A livello organizzativo in Svizzera siamo abbastanza bravi, penso…almeno secondo la mia esperienza fatta negli anni un po’ in giro per l’Europa. Abbiamo degli stadi moderni piuttosto funzionali con belle piste. Poi qualche inghippo può sempre succedere specialmente con i sistemi di cronometraggio. La cosa che a me da più fastidio è quando non ci sono orari di gara prestabiliti e quindi non sai bene per che ora ti devi preparare. Comunque anche in Italia ho trovato posti dove tutto è andato benissimo e gli atleti erano soddisfatti. Mettere nelle condizioni migliori possibili per dare il meglio dovrebbe sempre essere l’obbiettivo degli organizzatori. La differenza maggiore invece tra Italia e Svizzera la l’ho riscontrata quando ero al mio massimo livello. Gareggiavo spesso in Italia e non ho praticamente mai incontrato atlete che non fossero praticamente professioniste. Da noi li si può contare sulle dita di una mano quelli che possono veramente fare atletica a tempo pieno. In Italia, come pure in altre nazioni europee, un giovane emergente che si vuole dedicare professionalmente allo sport ne ha la possibilità, se raggiunge uno standard di base.
13- Chi è Monica Pellegrinelli fuori da una pista di atletica?
Sono una donna normale che vive semplicemente come la maggior parte delle persone, lavoro quale contabile in una ditta nelle vicinanze di Lamone, come d'altronde ho sempre fatto da quando avevo 18 anni. Lo sport e soprattutto l’atletica ha avuto e ha tutt'ora una parte importante nella mia vita. Alleno giovani atleti dal 2001 e poi da 2 anni ho pure il brevetto di starter.
14- Come mai la scelta di fare lo starter?

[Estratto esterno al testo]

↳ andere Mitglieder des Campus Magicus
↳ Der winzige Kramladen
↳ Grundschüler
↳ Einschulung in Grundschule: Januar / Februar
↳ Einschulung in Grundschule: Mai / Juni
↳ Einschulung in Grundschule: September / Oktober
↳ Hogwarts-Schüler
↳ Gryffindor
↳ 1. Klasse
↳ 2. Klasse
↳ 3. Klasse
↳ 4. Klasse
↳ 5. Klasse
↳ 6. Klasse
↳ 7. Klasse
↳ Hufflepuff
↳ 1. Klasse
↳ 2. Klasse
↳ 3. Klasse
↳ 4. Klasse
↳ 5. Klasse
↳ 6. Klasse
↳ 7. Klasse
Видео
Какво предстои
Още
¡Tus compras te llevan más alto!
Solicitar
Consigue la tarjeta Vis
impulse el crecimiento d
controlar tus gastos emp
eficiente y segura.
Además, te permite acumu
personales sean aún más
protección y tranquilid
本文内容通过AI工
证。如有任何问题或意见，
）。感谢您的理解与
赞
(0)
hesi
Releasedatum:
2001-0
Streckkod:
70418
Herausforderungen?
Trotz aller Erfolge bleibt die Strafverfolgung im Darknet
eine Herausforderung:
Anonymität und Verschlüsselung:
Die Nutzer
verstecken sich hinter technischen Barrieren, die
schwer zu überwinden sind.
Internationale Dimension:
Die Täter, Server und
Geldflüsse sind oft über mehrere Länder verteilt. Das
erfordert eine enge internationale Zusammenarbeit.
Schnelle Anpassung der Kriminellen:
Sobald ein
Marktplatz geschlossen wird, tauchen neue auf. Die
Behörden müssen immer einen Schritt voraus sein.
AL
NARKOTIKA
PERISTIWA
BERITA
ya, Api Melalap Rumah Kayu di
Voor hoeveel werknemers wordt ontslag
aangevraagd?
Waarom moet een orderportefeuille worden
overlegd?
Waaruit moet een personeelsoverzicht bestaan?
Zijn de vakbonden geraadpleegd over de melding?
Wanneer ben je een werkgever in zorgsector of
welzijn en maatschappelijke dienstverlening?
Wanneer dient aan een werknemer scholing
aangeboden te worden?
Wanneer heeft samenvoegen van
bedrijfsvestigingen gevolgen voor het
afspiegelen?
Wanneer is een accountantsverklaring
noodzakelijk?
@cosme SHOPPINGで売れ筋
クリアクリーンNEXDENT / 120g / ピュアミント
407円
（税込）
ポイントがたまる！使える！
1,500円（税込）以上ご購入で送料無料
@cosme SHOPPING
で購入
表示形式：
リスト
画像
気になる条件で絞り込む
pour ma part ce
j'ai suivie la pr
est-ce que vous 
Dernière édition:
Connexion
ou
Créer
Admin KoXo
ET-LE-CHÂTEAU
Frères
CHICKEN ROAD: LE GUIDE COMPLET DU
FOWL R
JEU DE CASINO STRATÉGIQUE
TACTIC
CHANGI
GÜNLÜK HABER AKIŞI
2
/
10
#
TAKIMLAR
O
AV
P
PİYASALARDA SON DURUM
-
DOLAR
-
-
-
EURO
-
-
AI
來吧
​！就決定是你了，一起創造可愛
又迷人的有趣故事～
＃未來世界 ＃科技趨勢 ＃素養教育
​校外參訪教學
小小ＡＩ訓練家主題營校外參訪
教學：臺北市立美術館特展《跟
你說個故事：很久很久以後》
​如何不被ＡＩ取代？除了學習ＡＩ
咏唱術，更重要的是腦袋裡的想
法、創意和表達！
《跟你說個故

Starter perché trovo che sia un ruolo importante nelle gare di sprint e di ostacoli. Un pessimo starter può rovinare una gara a un’atleta che si è preparato per molto tempo. Una partenza rubata e non segnalata può compromettere la gara degli altri atleti e questo mi ha sempre un po’ indispettito. Penso che chi ha praticato sprint possa avere maggiore sensibilità e conoscere meglio la tempistica di attesa tra il pronti e lo sparo in modo che tutto fili per il meglio. Poi però mi sono accorta che questo mio nuovo ruolo andava un po’ a scapito di quello di allenatore, non permettendomi di vedere le gare di atlete e atleti che alleno. Quindi mi toccherà lasciar da parte, per il momento, questo ruolo per concentrarmi al meglio su quello di allenatore che mi appassiona molto e dal quale ho gia avuto belle soddisfazioni.
15- Vuoi farti una domanda che non ti è stata posta e alla quale avresti voluto sentirti e risponderti...?
Nessuna domanda! Non sono il tipo a cui piace troppo parlare di se e delle che cose che ho fatto. Mi piace correre, allenarmi, stare in mezzo ai giovani e vivere in questo mondo pieno di persone interessanti. Trovo che lo sport ci accomuna in una filosofia di sacrificio e di fatica e ci fa vivere con pienezza i momenti in compagnia e anche quelli in solitudine.